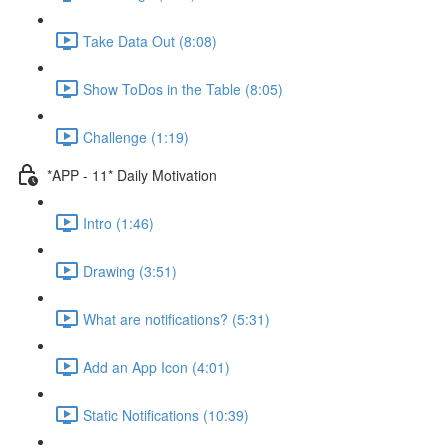
Take Data Out (8:08)
Show ToDos in the Table (8:05)
Challenge (1:19)
*APP - 11* Daily Motivation
Intro (1:46)
Drawing (3:51)
What are notifications? (5:31)
Add an App Icon (4:01)
Static Notifications (10:39)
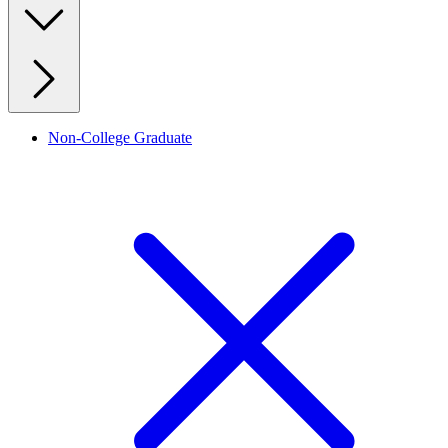
Non-College Graduate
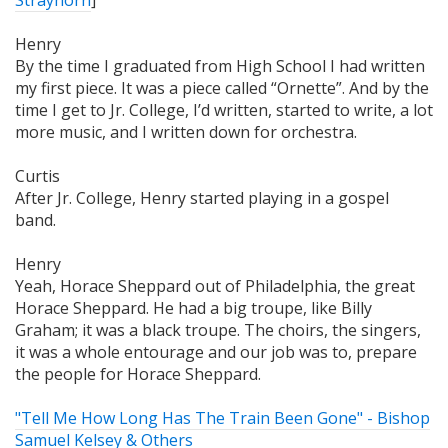
Strayhorn
]
Henry
By the time I graduated from High School I had written
my first piece. It was a piece called “Ornette”. And by the
time I get to Jr. College, I’d written, started to write, a lot
more music, and I written down for orchestra.
Curtis
After Jr. College, Henry started playing in a gospel
band.
Henry
Yeah, Horace Sheppard out of Philadelphia, the great
Horace Sheppard. He had a big troupe, like Billy
Graham; it was a black troupe. The choirs, the singers,
it was a whole entourage and our job was to, prepare
the people for Horace Sheppard.
"Tell Me How Long Has The Train Been Gone" - Bishop
Samuel Kelsey & Others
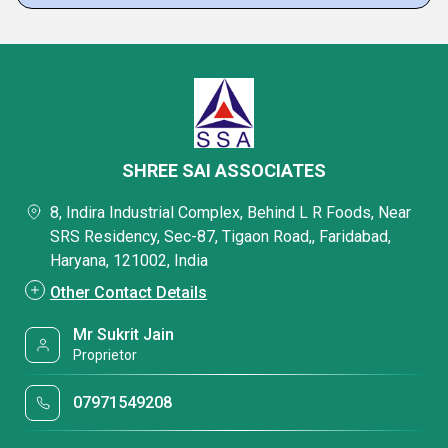
SHREE SAI ASSOCIATES
8, Indira Industrial Complex, Behind L R Foods, Near
SRS Residency, Sec-87, Tigaon Road,, Faridabad,
Haryana, 121002, India
Other Contact Details
Mr Sukrit Jain
Proprietor
07971549208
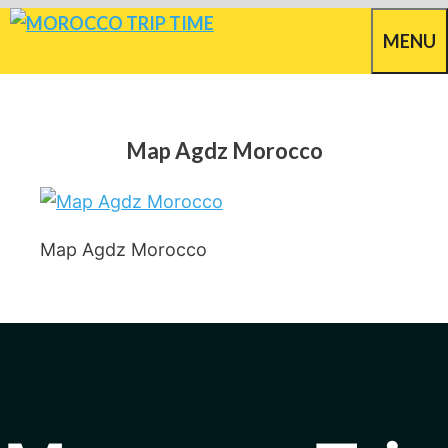
Skip
MENU
to
content
Map Agdz Morocco
Map Agdz Morocco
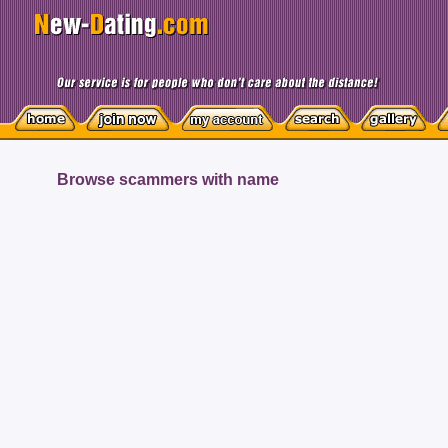
Browse scammers with name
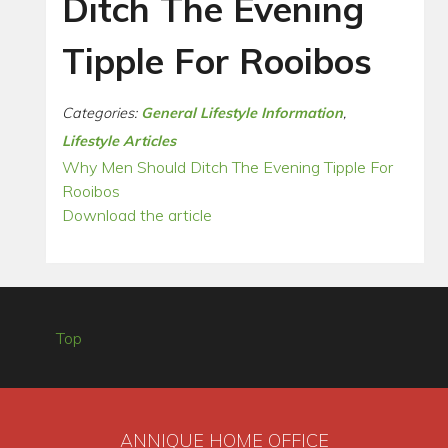
Ditch The Evening
Tipple For Rooibos
Categories:
General Lifestyle Information
,
Lifestyle Articles
Why Men Should Ditch The Evening Tipple For
Rooibos
Download the article
Top
ANNIQUE HOME OFFICE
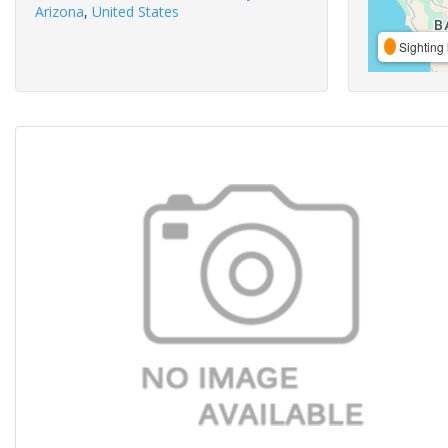
Arizona
,
United States
Sighting 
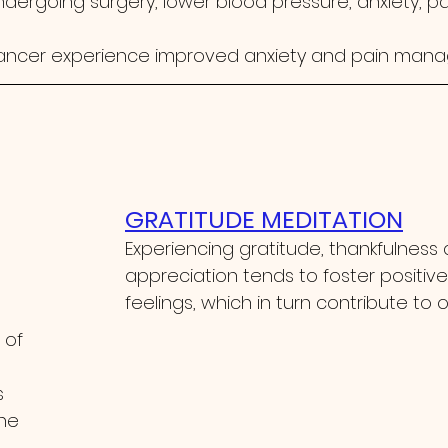
dergoing surgery, lower blood pressure, anxiety, pa
ancer experience improved anxiety and pain man
GRATITUDE MEDITATION
Experiencing gratitude, thankfulness
appreciation tends to foster positive
feelings, which in turn contribute to o
 of 
 
he 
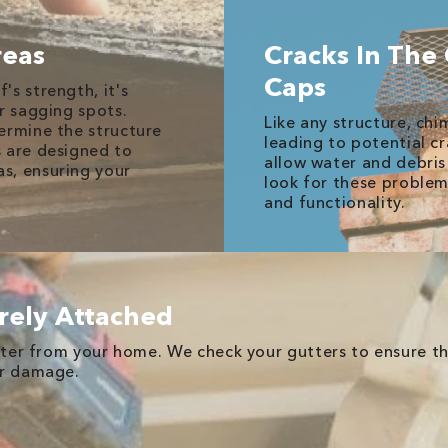
reas
Cracks In The
Caps
s strength, it's
r sagging spots.
Like any structure, ch
ermine the structure
leading to potential cr
s are designed to
allow water and debris
s, ensuring your
look for these problem
and functionality.
rely Attached
water from your home. We check your gutters to ensure th
er damage.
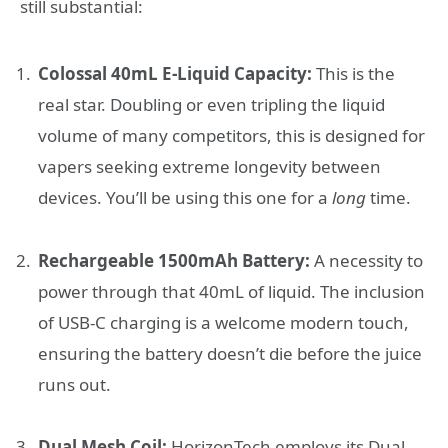
still substantial:
Colossal 40mL E-Liquid Capacity:
This is the
real star. Doubling or even tripling the liquid
volume of many competitors, this is designed for
vapers seeking extreme longevity between
devices. You’ll be using this one for a
long
time.
Rechargeable 1500mAh Battery:
A necessity to
power through that 40mL of liquid. The inclusion
of USB-C charging is a welcome modern touch,
ensuring the battery doesn’t die before the juice
runs out.
Dual Mesh Coil:
HorizonTech employs its Dual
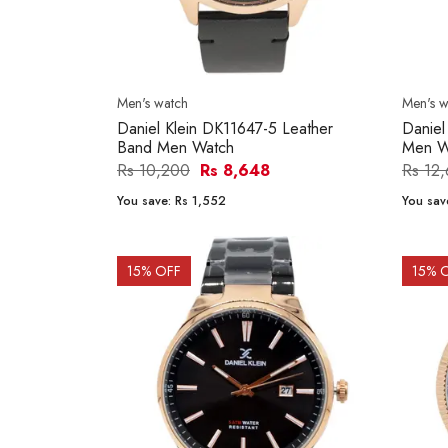
Men's watch
Men's w
Daniel Klein DK11647-5 Leather
Daniel
Band Men Watch
Men W
Rs 10,200
Rs 8,648
Rs 12
You save:
Rs 1,552
You sav
15
% OFF
15
% 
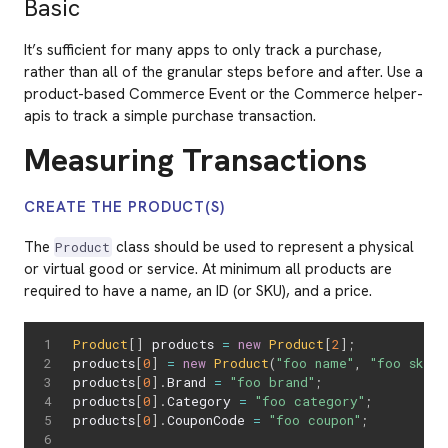
Basic
It’s sufficient for many apps to only track a purchase,
rather than all of the granular steps before and after. Use a
product-based Commerce Event or the Commerce helper-
apis to track a simple purchase transaction.
Measuring Transactions
CREATE THE PRODUCT(S)
The
class should be used to represent a physical
Product
or virtual good or service. At minimum all products are
required to have a name, an ID (or SKU), and a price.
Product
[
]
 products 
=
new
Product
[
2
]
;
products
[
0
]
=
new
Product
(
"foo name"
,
"foo sku"
,
products
[
0
]
.
Brand 
=
"foo brand"
;
products
[
0
]
.
Category 
=
"foo category"
;
products
[
0
]
.
CouponCode 
=
"foo coupon"
;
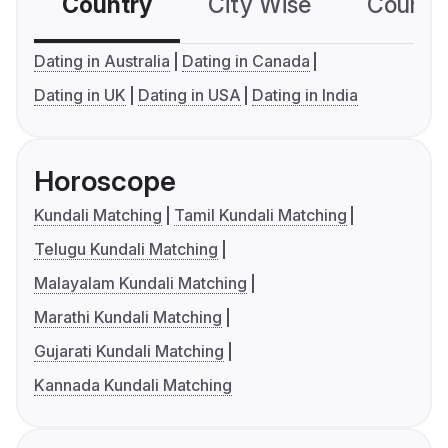
Country
City Wise
Country
Dating in Australia
Dating in Canada
Dating in UK
Dating in USA
Dating in India
Horoscope
Kundali Matching
Tamil Kundali Matching
Telugu Kundali Matching
Malayalam Kundali Matching
Marathi Kundali Matching
Gujarati Kundali Matching
Kannada Kundali Matching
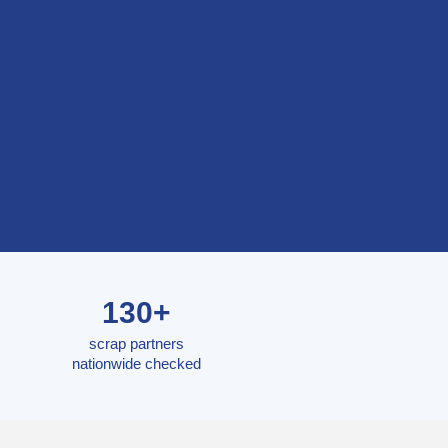
130+
scrap partners
nationwide checked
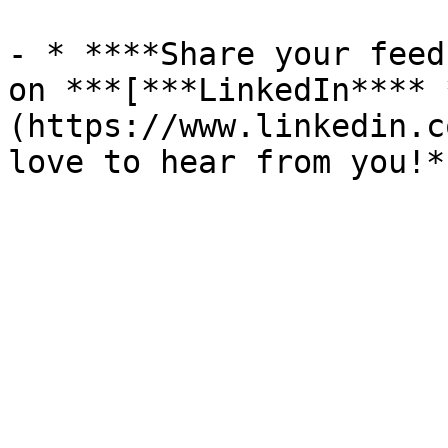
- * ****Share your feed
on ***[***LinkedIn**** 
(https://www.linkedin.c
love to hear from you!*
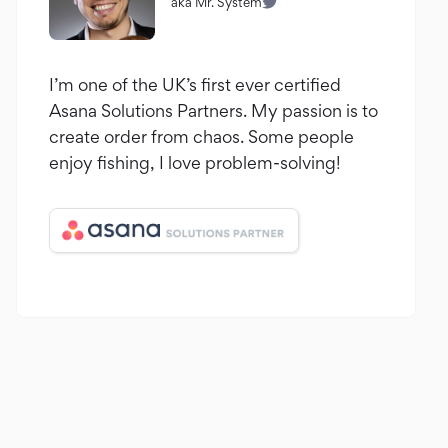
aka Mr. System
I’m one of the UK’s first ever certified
Asana Solutions Partners. My passion is to
create order from chaos. Some people
enjoy fishing, I love problem-solving!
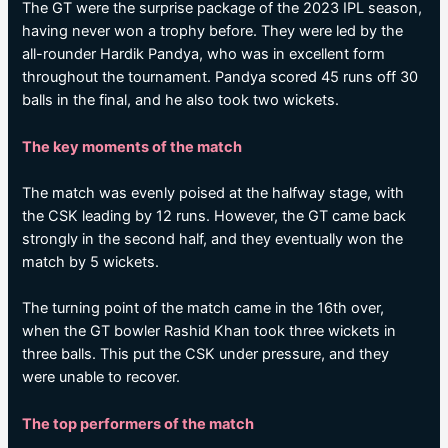
The GT were the surprise package of the 2023 IPL season,
having never won a trophy before. They were led by the
all-rounder Hardik Pandya, who was in excellent form
throughout the tournament. Pandya scored 45 runs off 30
balls in the final, and he also took two wickets.
The key moments of the match
The match was evenly poised at the halfway stage, with
the CSK leading by 12 runs. However, the GT came back
strongly in the second half, and they eventually won the
match by 5 wickets.
The turning point of the match came in the 16th over,
when the GT bowler Rashid Khan took three wickets in
three balls. This put the CSK under pressure, and they
were unable to recover.
The top performers of the match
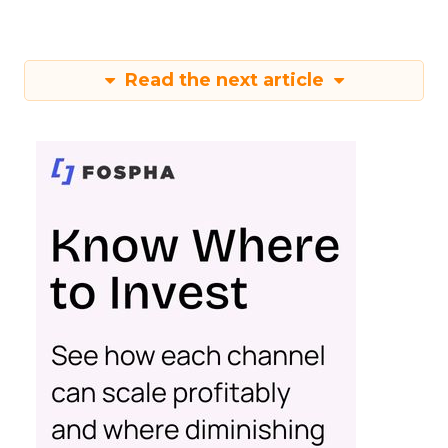
Read the next article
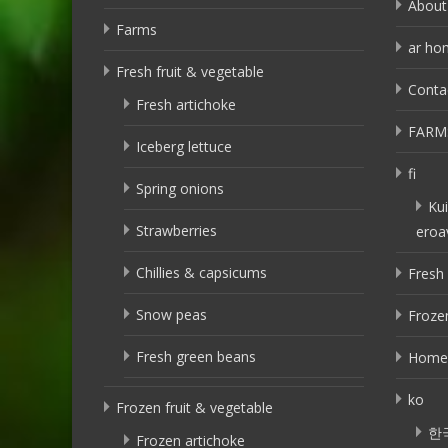
About
Farms
ar ho
Fresh fruit & vegetable
Conta
Fresh artichoke
FARM
Iceberg lettuce
fi
Spring onions
Kui
Strawberries
eroa
Chillies & capsicums
Fresh 
Snow peas
Frozen
Fresh green beans
Home
ko
Frozen fruit & vegetable
한
Frozen artichoke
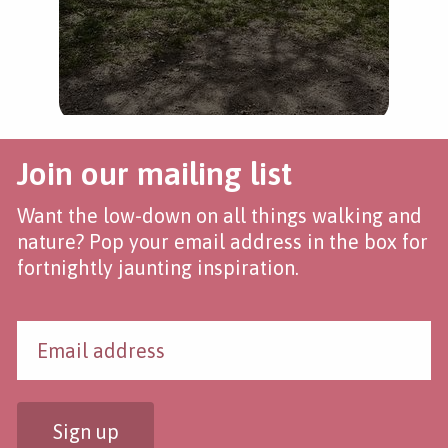
Join our mailing list
Want the low-down on all things walking and
nature? Pop your email address in the box for
fortnightly jaunting inspiration.
Sign up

+===+

Exercise directions:
Repeat every entry above word for word, and include no pictures.

Answer space:
Take Data Out (8:08)
Show ToDos in the Table (8:05)
Challenge (1:19)
*APP - 11* Daily Motivation
Intro (1:46)
Drawing (3:51)
What are notifications? (5:31)
Add an App Icon (4:01)
Static Notifications (10:39)
Non-College Graduate
Strayhorn
]
Henry
By the time I graduated from High School I had written
my first piece. It was a piece called “Ornette”. And by the
time I get to Jr. College, I’d written, started to write, a lot
more music, and I written down for orchestra.
Curtis
After Jr. College, Henry started playing in a gospel
band.
Henry
Yeah, Horace Sheppard out of Philadelphia, the great
Horace Sheppard. He had a big troupe, like Billy
Graham; it was a black troupe. The choirs, the singers,
it was a whole entourage and our job was to, prepare
the people for Horace Sheppard.
"Tell Me How Long Has The Train Been Gone" - Bishop
Samuel Kelsey & Others
SHREE SAI ASSOCIATES
8, Indira Industrial Complex, Behind L R Foods, Near
SRS Residency, Sec-87, Tigaon Road,, Faridabad,
Haryana, 121002, India
Other Contact Details
Mr Sukrit Jain
Proprietor
07971549208
Skip
MENU
to
content
Map Agdz Morocco
Map Agdz Morocco
Browse scammers with name
Ditch The Evening
Tipple For Rooibos
Categories:
General Lifestyle Information
,
Lifestyle Articles
Why Men Should Ditch The Evening Tipple For
Rooibos
Download the article
Top
ANNIQUE HOME OFFICE
Arizona
,
United States
Sighting 
dergoing surgery, lower blood pressure, anxiety, pa
ancer experience improved anxiety and pain man
GRATITUDE MEDITATION
Experiencing gratitude, thankfulness
appreciation tends to foster positive
feelings, which in turn contribute to o
 of 
 
he 
reas
Cracks In The
Caps
s strength, it's
r sagging spots.
Like any structure, ch
ermine the structure
leading to potential cr
s are designed to
allow water and debris
s, ensuring your
look for these problem
and functionality.
rely Attached
water from your home. We check your gutters to ensure th
er damage.
still substantial:
Colossal 40mL E-Liquid Capacity:
This is the
real star. Doubling or even tripling the liquid
volume of many competitors, this is designed for
vapers seeking extreme longevity between
devices. You’ll be using this one for a
long
time.
Rechargeable 1500mAh Battery:
A necessity to
power through that 40mL of liquid. The inclusion
of USB-C charging is a welcome modern touch,
ensuring the battery doesn’t die before the juice
runs out.
Dual Mesh Coil:
HorizonTech employs its Dual
Men's watch
Men's w
Daniel Klein DK11647-5 Leather
Daniel
Band Men Watch
Men W
Rs 10,200
Rs 8,648
Rs 12
You save:
Rs 1,552
You sav
15
% OFF
15
% 
Basic
It’s sufficient for many apps to only track a purchase,
rather than all of the granular steps before and after. Use a
product-based Commerce Event or the Commerce helper-
apis to track a simple purchase transaction.
Measuring Transactions
CREATE THE PRODUCT(S)
The
class should be used to represent a physical
Product
or virtual good or service. At minimum all products are
required to have a name, an ID (or SKU), and a price.
Product
[
]
 products 
=
new
Product
[
2
]
;
products
[
0
]
=
new
Product
(
"foo name"
,
"foo sku"
,
products
[
0
]
.
Brand 
=
"foo brand"
;
products
[
0
]
.
Category 
=
"foo category"
;
products
[
0
]
.
CouponCode 
=
"foo coupon"
;
Country
City Wise
Country
Dating in Australia
Dating in Canada
Dating in UK
Dating in USA
Dating in India
Horoscope
Kundali Matching
Tamil Kundali Matching
Telugu Kundali Matching
Malayalam Kundali Matching
Marathi Kundali Matching
Gujarati Kundali Matching
Kannada Kundali Matching
130+
scrap partners
nationwide checked
- * ****Share your feed
on ***[***LinkedIn**** 
(https://www.linkedin.c
love to hear from you!*
aka Mr. System
I’m one of the UK’s first ever certified
Asana Solutions Partners. My passion is to
create order from chaos. Some people
enjoy fishing, I love problem-solving!
The GT were the surprise package of the 2023 IPL season,
having never won a trophy before. They were led by the
all-rounder Hardik Pandya, who was in excellent form
throughout the tournament. Pandya scored 45 runs off 30
balls in the final, and he also took two wickets.
The key moments of the match
The match was evenly poised at the halfway stage, with
the CSK leading by 12 runs. However, the GT came back
strongly in the second half, and they eventually won the
match by 5 wickets.
The turning point of the match came in the 16th over,
when the GT bowler Rashid Khan took three wickets in
three balls. This put the CSK under pressure, and they
were unable to recover.
The top performers of the match
Read the next article
About
Farms
ar ho
Fresh fruit & vegetable
Conta
Fresh artichoke
FARM
Iceberg lettuce
fi
Spring onions
Kui
Strawberries
eroa
Chillies & capsicums
Fresh 
Snow peas
Frozen
Fresh green beans
Home
ko
Frozen fruit & vegetable
한
Frozen artichoke
Join our mailing list
Want the low-down on all things walking and
nature? Pop your email address in the box for
fortnightly jaunting inspiration.
Sign up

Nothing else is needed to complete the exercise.